Newfangled muon imaging recently discovered a huge empty space inside Khufu's Pyramid (also known as the Great Pyramid of Giza), but exploring these ancient structures without damaging them is tricky.
Two French research institutes have come up with an intriguing concept: An autonomous robot blimp. It would collapse to such tiny size that they could drill a 3.5-mm hole into the pyramid, inject the blimp on a rod-like docking station, whereupon it inflates and floats around exploring the interior. When it's done, it returns to the docking station and the researchers pull it back out.

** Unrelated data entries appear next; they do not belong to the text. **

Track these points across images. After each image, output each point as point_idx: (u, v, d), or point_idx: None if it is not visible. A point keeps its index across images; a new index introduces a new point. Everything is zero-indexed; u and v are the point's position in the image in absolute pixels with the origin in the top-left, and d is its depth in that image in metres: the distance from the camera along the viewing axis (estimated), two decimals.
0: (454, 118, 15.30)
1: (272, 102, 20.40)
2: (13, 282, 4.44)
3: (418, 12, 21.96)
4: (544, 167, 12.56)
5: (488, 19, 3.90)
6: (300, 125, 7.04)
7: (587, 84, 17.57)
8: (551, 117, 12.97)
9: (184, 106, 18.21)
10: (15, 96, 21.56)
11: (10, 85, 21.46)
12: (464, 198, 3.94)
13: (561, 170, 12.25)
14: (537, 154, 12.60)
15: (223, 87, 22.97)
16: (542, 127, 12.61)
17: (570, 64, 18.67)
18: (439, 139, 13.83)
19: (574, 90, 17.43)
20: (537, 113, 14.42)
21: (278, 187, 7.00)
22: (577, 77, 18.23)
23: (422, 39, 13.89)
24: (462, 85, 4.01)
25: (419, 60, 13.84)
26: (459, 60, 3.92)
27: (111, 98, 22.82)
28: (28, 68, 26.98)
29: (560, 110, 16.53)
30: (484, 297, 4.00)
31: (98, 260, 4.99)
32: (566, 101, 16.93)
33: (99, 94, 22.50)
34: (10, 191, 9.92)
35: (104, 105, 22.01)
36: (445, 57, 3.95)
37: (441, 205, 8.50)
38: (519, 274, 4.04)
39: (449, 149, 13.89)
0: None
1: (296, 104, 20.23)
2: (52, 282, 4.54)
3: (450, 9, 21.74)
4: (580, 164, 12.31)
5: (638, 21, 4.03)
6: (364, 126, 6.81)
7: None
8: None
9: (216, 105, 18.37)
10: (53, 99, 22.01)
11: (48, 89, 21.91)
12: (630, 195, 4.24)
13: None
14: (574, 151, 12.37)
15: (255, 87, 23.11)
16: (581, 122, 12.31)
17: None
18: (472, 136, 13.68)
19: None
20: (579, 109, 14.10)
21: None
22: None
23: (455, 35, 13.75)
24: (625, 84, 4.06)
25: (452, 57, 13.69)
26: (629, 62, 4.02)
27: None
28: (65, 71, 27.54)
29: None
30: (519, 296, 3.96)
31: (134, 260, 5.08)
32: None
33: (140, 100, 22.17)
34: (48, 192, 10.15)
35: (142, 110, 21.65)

As a story in IEEE Spectrum points out:
Doing exploration like this with a fold-up flying robot sounds like it might be unnecessarily complicated and risky, but there are quite a few good reasons why it would be better than other types of ground robots with wheels, tracks, or legs, or drones with rotors. A blimp doesn’t have to worry about stairs, rocks, ramps (or traps). You get a much better perspective from a blimp, and you can also cover more area more quickly. Blimps can also harmlessly bounce off of obstacles and are less likely to crash than a conventional rotorcraft, and you have to figure that a blimp crash (if it does occur) would be much more pillowy in nature.
The researchers have a prototype of the rod-like injectable dock done; next, they have to make a blimp prototype. I hope this doesn't become vaporware, because autonomous blimps are a) just generally rad, and b) could be useful for all sorts of exploration, including maybe search-and-rescue.